Relator da ONU sobre escravidão contemporânea, Tomoya Obokata, participa de coletiva no Rio de Janeiro.
Foto: UNIC Rio/Juliana Viegas
O legado da escravidão e do colonialismo, somado a interesses empresariais, segue alimentando formas contemporâneas de escravidão no Brasil. A conclusão é de Tomoya Obokata, Relator Especial das Nações Unidas sobre formas contemporâneas de escravidão, ao final de visita oficial ao país.
Entre os dias 18 e 29 de agosto, Obokata percorreu diferentes estados brasileiros. Além de Brasília, esteve em São Paulo, Marabá, Belo Horizonte e Rio de Janeiro, onde se reuniu com autoridades governamentais, representantes da sociedade civil, trabalhadores de diversos setores, além de vítimas e sobreviventes de formas contemporâneas de escravidão. O Relator agradeceu ao Governo Federal pelo convite e pela cooperação durante toda a visita.

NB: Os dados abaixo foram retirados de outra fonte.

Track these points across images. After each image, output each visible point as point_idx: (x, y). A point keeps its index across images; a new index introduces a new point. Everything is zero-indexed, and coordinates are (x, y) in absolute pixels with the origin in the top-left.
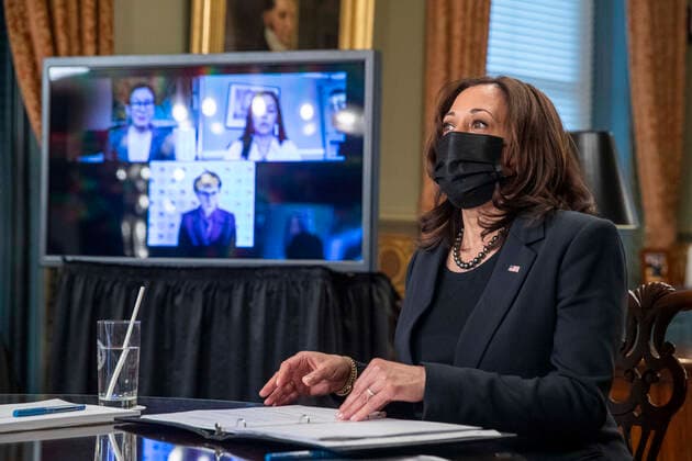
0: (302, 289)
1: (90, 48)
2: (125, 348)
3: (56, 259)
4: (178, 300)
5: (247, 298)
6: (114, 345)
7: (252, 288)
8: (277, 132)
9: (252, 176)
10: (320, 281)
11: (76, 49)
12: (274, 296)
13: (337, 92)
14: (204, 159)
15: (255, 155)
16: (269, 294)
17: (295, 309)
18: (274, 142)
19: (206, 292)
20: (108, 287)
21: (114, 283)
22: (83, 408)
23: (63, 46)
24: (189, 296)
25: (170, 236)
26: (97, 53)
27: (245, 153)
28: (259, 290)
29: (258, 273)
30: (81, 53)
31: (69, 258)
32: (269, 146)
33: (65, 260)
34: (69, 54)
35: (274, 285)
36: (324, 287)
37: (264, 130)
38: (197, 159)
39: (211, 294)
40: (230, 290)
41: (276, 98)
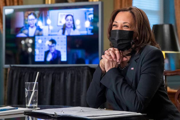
0: (81, 73)
1: (16, 3)
2: (34, 90)
3: (8, 66)
4: (45, 77)
5: (65, 76)
6: (30, 89)
7: (66, 73)
8: (73, 27)
9: (65, 40)
10: (87, 70)
11: (12, 3)
12: (73, 75)
13: (90, 14)
14: (51, 35)
15: (66, 33)
16: (72, 75)
17: (79, 79)
18: (72, 30)
19: (53, 75)
20: (23, 74)
21: (25, 73)
22: (17, 109)
23: (8, 3)
24: (48, 76)
25: (42, 58)
26: (18, 4)
27: (63, 33)
28: (69, 73)
29: (68, 69)
30: (13, 5)
31: (12, 65)
32: (70, 31)
33: (11, 66)
34: (10, 5)
35: (73, 72)
36: (88, 72)
37: (69, 26)
38: (49, 35)
39: (54, 75)
40: (60, 74)
41: (72, 16)
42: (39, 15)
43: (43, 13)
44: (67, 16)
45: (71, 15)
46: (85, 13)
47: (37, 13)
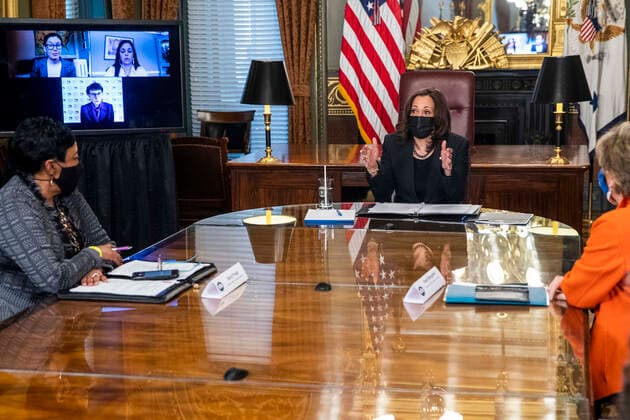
8: (134, 63)
9: (121, 85)
13: (165, 41)
14: (93, 76)
15: (122, 73)
18: (133, 68)
25: (76, 118)
27: (117, 74)
32: (130, 69)
37: (127, 62)
38: (89, 76)
41: (132, 45)
42: (67, 38)
43: (75, 34)
44: (122, 43)
45: (129, 42)
46: (155, 39)
47: (63, 33)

Segundo o especialista, altos níveis de exploração do trabalho, exploração sexual e criminal, servidão doméstica, trabalho infantil e casamento infantil continuam presentes no Brasil, apesar da existência de marcos legislativos, políticos e institucionais considerados robustos.
“Estou profundamente preocupado com os relatos compartilhados comigo, particularmente por povos indígenas, pessoas afrodescendentes – incluindo comunidades quilombolas –, mulheres que trabalham no setor doméstico, bem como migrantes e refugiados”, declarou Obokata.
Para o Relator, as manifestações atuais da escravidão estão enraizadas no comércio transatlântico de africanos escravizados e no colonialismo, que normalizaram a exploração de populações historicamente marginalizadas.
Ele destacou que muitos trabalhadores, inclusive crianças, ficam presos a um ciclo vicioso de pobreza intergeracional. “Quando abusos de direitos humanos são denunciados, trabalhadores e defensores sofrem ameaças de empregadores e outros atores, o que reforça a impunidade e dificulta o acesso à justiça e à reparação”, afirmou.
Obokata também relacionou as formas contemporâneas de escravidão à destruição ambiental na Amazônia e em outras regiões, impulsionada por grilagem de terras, exploração madeireira, mineração, produção de carvão vegetal, pecuária, expansão do agronegócio e tráfico de drogas. Esses fatores, segundo ele, resultam em graves violações dos direitos de povos indígenas, quilombolas e comunidades tradicionais, que acabam forçados a migrar e a aceitar trabalhos exploratórios.
“Os setores mais afetados incluem a agricultura, como o café e a cana-de-açúcar, além da construção civil, indústria têxtil, hotelaria, serviços, pecuária, exploração madeireira, mineração e produção de carvão vegetal”, afirmou o Relator Especial.
Ele ressaltou ainda que a falta de alternativas obriga trabalhadores a se deslocarem pelo país para atividades sazonais: “É urgente garantir condições dignas de vida e de trabalho em áreas rurais e remotas. Isso poderia evitar a necessidade de trabalhadores migrarem internamente para participar da colheita do café e outros produtos em condições de exploração, um modelo que também tem um alto custo para suas famílias.”
O Relator reconheceu políticas brasileiras importantes, como a “lista suja” que responsabiliza empresas flagradas explorando trabalhadores em condições análogas à escravidão. Também citou iniciativas setoriais que buscam promover compromissos voluntários de empresas com o trabalho digno.
“Há exemplos positivos, como o Pacto Nacional do Café, o Pacto Nacional pelo Trabalho Digno na Agricultura e pactos regionais na indústria do vinho, que visam promover o diálogo social entre empresas e trabalhadores. No entanto, esses instrumentos ainda precisam de maior adesão e de mecanismos robustos para monitorar sua implementação”, alertou.
Apesar dos avanços, o Relator apontou falhas significativas na aplicação das medidas, sobretudo nos níveis estadual e municipal, além de práticas de corrupção que permitem a empresas burlar a lei.
“O Brasil precisa enfrentar seu legado de escravidão e colonialismo, reduzindo profundas desigualdades raciais, socioeconômicas e geográficas, redistribuindo recursos de forma justa e protegendo os direitos humanos daqueles que historicamente mais sofreram”, concluiu. O relatório completo da visita será apresentado por Obokata ao Conselho de Direitos Humanos da ONU em setembro de 2025.